The symptoms (I can call them symptoms in retrospect) began so subtly that I can’t even be sure when it all began. All I know is that over time, I had become a shell of myself, perpetually tired, anxious, achy, and withdrawn. My emotions felt raw and constantly at the surface, sometimes progressing into panic attacks, and getting through even the most mundane of days was exhausting. Though always an introvert, I came to avoid social situations like the plague, and no amount of rest or retreat seemed to help. Fueled more by shame than anything, I would throw myself into work and burn out in an increasingly unproductive cycle, never feeling like I had achieved, or ever could achieve anything.
Most disturbingly, at least in my mind, I had trouble summoning my own creative drive. Art has always been a grounding light in dark situations, and I felt lost without it. I’d dealt with temporary blocks before of course, but something about this was deeply and persistently wrong. It was as if I were constantly in a fog and the “flow state” had become completely inaccessible. Waiting for the mood to strike and in lieu of real work, I would focus on the studio or the materials or the research and effectively ignore the disquieting muteness of my inner voice. I simultaneously avoided working on things that didn’t inspire me (everything) and engineered situations that would force me to work on something. I’d put lines on paper or clay on the wheel, but the joy and satisfaction I expected just wouldn’t surface. I felt completely broken and stalled.
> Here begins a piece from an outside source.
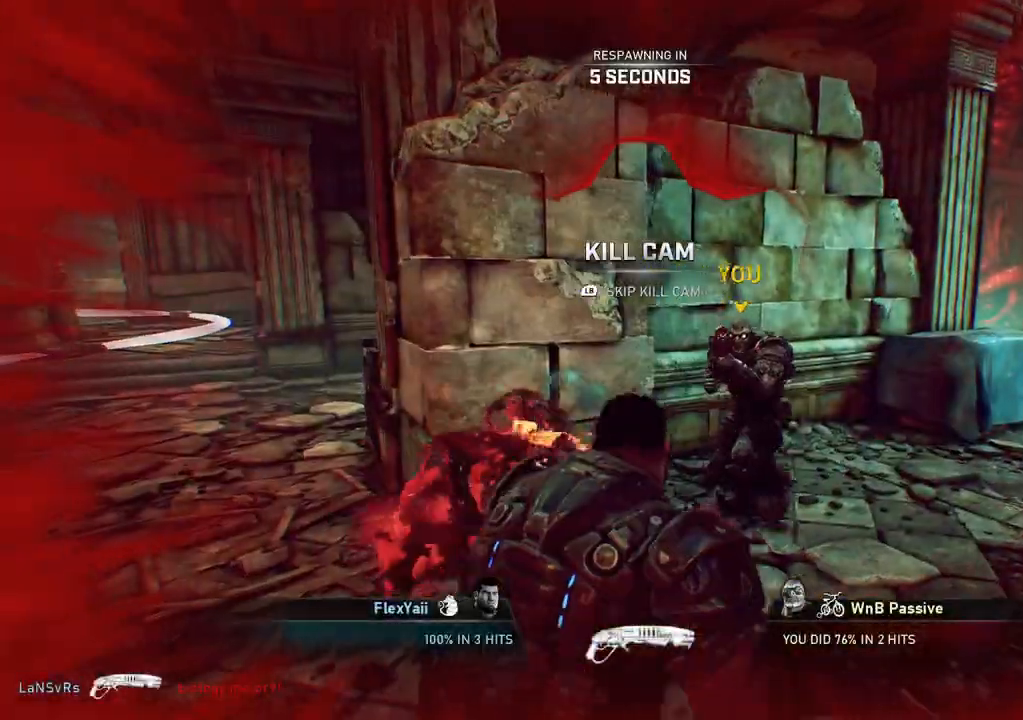
{"buttons": [], "left_stick": "center", "right_stick": "center", "events": []}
When I could summon the energy, I tried yoga, meditation, herbs, vitamins, vegetable cleanses, and whatever I could think of to feel better. A lot of things helped a little, but it just felt like the most precarious house of cards- a breath of wind and my careful constructions came tumbling down to nothing. A part of me wondered if I was just coping badly with the normal fatigue of life, but as it got worse, I began to suspect a deeper cause. Still, I struggled to explain to myself, much less a doctor, what was a symptom and what was just my own personal failing to be healthy and happy.
After a long series of appointments, tests, and scans, I was finally diagnosed with a benign tumor on my pituitary gland. Delving into the research, I discovered what an enormous impact this tiny little tumor had been having on my life. The symptoms read like a list of everything I’d been feeling guilty and ashamed of: chronic fatigue, unexplained weight gain, infertility, anxiety, lack of motivation, headaches, low energy, joint pain, and brain fog. All right there, clear, scientifically documented, and curable.
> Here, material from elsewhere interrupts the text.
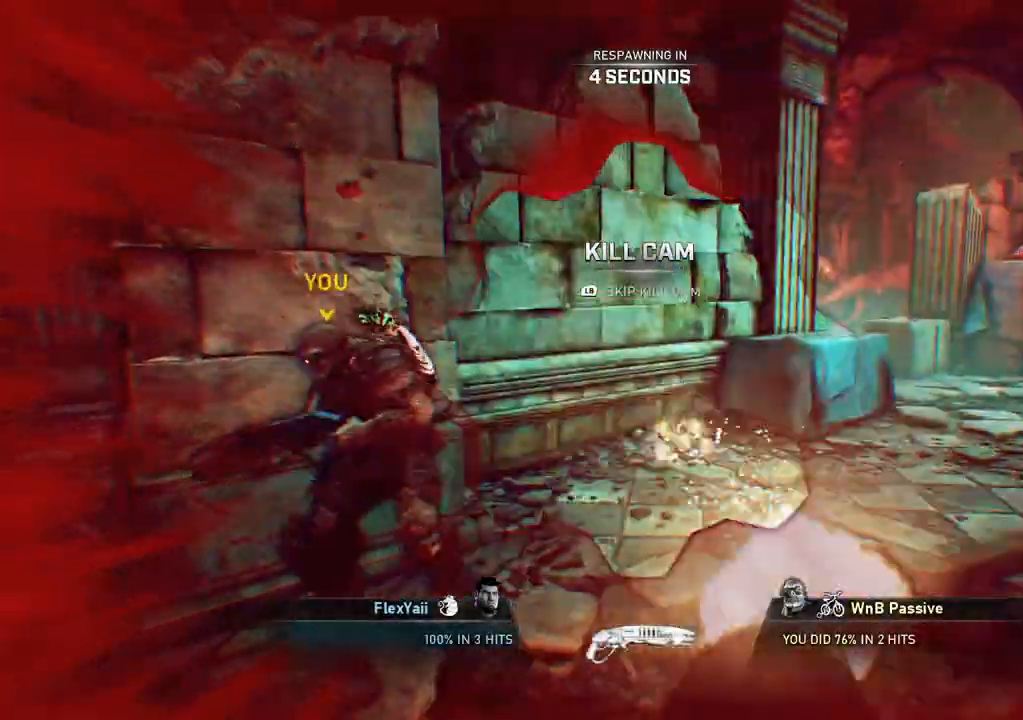
{"buttons": [], "left_stick": "center", "right_stick": "center", "events": []}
I decided to take some time off from the studio to rest and allow the medicine to balance all my lovely hormones and neurotransmitters. It was like turning on a light switch, flickering at first, adjusting, and then I was awake again. The full palette of emotion was back at my disposal and I was delighted. Real, actual, effervescent delight, and not just for big things, but the sunrise and the smell of the air and the way acorns are so beautifully shaped. It’s all come rushing back in focus and color and I am so, so thankful.
I share all this mainly to say, sometimes shit happens. Sometimes you don’t have the physical or chemical infrastructure to support all the things you want to do, and that’s okay. Taking it slow is okay. Stopping and starting again is okay. Keep trying, listen to what your body tells you, and look for help when you need it. Whether you’re an artist or not, creativity is part of your health and wellbeing.